[What this task involves] Look through the data below and say how many of its lines contain "source", adding nothing else.

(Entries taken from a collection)
[Start of Attachment]

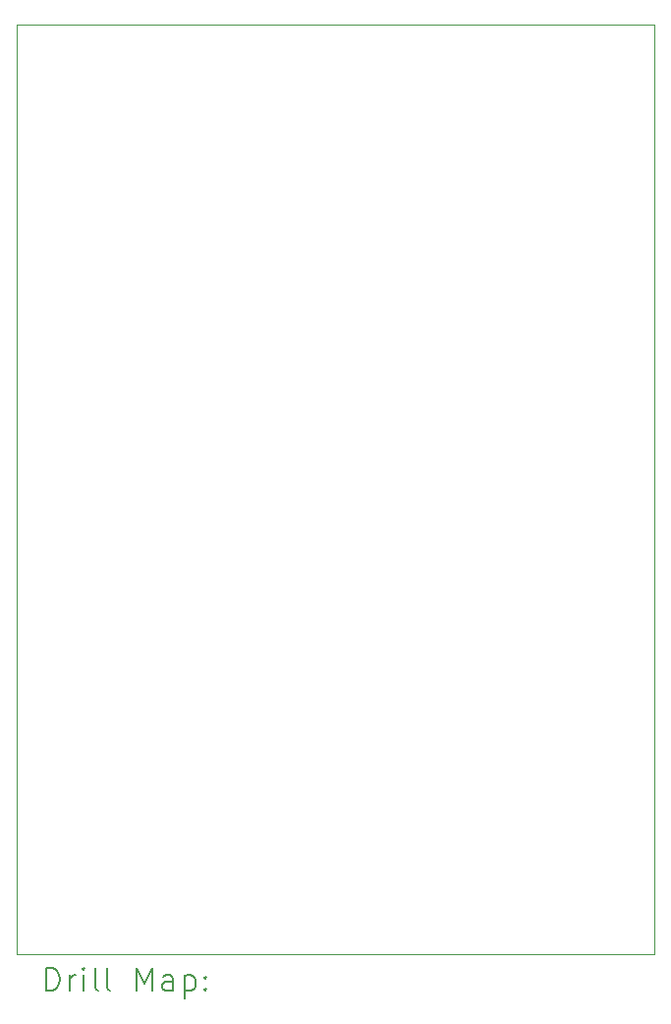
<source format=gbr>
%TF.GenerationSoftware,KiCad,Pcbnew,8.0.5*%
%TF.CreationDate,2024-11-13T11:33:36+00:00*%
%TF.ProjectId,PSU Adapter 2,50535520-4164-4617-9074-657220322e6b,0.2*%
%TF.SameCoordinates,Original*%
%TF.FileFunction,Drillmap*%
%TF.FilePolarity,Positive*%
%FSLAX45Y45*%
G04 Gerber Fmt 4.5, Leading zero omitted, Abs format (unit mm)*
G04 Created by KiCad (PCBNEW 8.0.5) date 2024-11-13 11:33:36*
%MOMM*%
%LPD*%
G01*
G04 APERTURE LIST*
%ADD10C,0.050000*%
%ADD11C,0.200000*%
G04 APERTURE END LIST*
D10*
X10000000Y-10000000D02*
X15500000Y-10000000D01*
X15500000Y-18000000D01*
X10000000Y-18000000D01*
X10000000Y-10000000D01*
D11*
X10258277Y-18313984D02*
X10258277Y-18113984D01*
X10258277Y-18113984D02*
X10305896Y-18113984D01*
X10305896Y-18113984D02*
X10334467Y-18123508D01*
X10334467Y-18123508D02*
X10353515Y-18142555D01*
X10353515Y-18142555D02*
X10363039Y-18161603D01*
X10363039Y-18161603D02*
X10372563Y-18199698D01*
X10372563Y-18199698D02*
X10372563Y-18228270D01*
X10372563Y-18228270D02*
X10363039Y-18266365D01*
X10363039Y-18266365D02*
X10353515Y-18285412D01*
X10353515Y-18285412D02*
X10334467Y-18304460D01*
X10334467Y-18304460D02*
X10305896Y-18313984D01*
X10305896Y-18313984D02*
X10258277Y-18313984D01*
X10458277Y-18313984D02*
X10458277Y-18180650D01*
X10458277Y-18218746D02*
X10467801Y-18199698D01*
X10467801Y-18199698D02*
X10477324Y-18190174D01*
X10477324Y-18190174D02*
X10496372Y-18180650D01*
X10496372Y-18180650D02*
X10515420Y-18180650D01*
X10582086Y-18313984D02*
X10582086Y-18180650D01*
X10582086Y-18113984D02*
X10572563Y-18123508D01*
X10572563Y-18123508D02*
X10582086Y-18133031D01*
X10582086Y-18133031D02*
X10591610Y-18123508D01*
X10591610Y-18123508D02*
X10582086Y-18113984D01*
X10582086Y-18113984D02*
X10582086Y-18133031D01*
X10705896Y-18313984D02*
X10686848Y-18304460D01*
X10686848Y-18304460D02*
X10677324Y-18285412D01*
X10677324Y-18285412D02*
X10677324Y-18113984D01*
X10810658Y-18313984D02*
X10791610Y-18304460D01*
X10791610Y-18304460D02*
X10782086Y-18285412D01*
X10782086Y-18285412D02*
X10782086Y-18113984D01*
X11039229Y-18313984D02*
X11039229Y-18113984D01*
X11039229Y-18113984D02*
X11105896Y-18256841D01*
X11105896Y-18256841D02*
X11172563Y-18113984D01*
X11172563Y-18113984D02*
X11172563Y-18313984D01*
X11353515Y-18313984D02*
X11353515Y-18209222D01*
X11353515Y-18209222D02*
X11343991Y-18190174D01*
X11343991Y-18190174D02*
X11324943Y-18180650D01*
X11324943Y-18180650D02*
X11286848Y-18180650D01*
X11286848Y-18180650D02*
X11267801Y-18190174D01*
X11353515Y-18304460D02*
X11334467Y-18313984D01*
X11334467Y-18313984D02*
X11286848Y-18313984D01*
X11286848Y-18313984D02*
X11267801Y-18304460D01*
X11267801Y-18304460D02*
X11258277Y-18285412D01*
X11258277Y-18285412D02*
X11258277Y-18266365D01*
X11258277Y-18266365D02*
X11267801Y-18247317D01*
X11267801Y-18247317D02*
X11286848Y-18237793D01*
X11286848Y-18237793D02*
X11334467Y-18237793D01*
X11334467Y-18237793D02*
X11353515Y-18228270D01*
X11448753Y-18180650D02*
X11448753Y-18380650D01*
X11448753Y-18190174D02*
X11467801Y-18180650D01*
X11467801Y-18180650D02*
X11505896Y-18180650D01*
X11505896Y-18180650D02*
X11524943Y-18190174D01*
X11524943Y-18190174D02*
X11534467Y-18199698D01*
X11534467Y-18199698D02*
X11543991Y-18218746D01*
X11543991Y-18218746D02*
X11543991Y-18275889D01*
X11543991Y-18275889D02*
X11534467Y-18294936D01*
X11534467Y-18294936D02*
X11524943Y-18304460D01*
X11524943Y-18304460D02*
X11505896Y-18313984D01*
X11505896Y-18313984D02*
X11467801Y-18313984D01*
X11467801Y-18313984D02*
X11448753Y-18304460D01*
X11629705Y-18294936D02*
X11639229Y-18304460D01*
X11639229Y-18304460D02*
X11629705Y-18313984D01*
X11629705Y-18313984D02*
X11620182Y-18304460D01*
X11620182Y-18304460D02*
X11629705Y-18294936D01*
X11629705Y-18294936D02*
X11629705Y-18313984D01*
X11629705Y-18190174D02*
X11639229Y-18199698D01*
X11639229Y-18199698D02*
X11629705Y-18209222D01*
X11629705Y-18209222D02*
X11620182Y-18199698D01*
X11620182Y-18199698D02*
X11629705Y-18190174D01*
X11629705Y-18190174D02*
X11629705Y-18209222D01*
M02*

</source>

[End of Attachment]
[Start of Attachment]

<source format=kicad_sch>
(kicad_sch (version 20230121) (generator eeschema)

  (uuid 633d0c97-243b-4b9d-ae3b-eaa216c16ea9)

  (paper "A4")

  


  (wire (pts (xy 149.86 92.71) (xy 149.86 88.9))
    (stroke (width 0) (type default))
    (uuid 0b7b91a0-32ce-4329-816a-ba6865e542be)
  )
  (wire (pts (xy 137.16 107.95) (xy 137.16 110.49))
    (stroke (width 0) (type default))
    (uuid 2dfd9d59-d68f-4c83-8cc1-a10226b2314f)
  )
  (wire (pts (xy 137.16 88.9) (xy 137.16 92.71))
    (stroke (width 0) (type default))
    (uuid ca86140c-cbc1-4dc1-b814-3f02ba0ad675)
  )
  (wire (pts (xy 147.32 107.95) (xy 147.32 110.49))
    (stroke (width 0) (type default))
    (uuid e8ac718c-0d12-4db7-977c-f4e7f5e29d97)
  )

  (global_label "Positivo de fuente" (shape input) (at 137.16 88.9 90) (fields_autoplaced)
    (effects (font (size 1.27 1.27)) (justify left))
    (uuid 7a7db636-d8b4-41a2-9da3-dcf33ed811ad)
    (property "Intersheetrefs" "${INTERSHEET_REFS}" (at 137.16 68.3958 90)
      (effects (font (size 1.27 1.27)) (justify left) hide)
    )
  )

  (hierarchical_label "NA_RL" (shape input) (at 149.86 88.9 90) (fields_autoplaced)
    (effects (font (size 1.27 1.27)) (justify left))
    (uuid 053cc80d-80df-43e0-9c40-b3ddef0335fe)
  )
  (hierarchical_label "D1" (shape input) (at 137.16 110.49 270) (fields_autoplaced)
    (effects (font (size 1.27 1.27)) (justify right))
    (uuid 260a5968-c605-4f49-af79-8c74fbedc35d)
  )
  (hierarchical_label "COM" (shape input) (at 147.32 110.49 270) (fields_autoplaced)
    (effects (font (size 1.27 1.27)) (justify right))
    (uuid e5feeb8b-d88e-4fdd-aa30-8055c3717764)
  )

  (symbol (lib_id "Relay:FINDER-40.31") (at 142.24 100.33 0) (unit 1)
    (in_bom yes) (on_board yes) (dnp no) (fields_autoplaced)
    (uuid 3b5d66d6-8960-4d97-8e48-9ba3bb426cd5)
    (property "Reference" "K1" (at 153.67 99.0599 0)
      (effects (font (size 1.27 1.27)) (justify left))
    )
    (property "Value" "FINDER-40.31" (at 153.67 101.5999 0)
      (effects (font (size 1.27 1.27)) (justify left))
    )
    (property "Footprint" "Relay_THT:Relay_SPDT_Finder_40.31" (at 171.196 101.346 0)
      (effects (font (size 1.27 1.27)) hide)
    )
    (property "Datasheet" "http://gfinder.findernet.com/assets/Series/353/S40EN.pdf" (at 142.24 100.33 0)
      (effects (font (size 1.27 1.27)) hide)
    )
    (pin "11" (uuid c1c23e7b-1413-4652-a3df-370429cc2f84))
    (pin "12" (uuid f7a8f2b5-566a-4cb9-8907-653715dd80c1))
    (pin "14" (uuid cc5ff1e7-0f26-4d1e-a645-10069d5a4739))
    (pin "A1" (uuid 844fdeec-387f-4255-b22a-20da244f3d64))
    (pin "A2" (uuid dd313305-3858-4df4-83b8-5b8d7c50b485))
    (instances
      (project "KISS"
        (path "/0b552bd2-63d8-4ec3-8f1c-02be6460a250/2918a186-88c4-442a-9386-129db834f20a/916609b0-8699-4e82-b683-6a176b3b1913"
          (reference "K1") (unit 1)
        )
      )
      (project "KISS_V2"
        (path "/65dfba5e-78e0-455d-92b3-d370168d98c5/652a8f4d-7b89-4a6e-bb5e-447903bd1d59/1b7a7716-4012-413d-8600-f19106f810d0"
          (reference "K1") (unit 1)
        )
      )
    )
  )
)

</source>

[End of Attachment]

[Result of this exercise] 4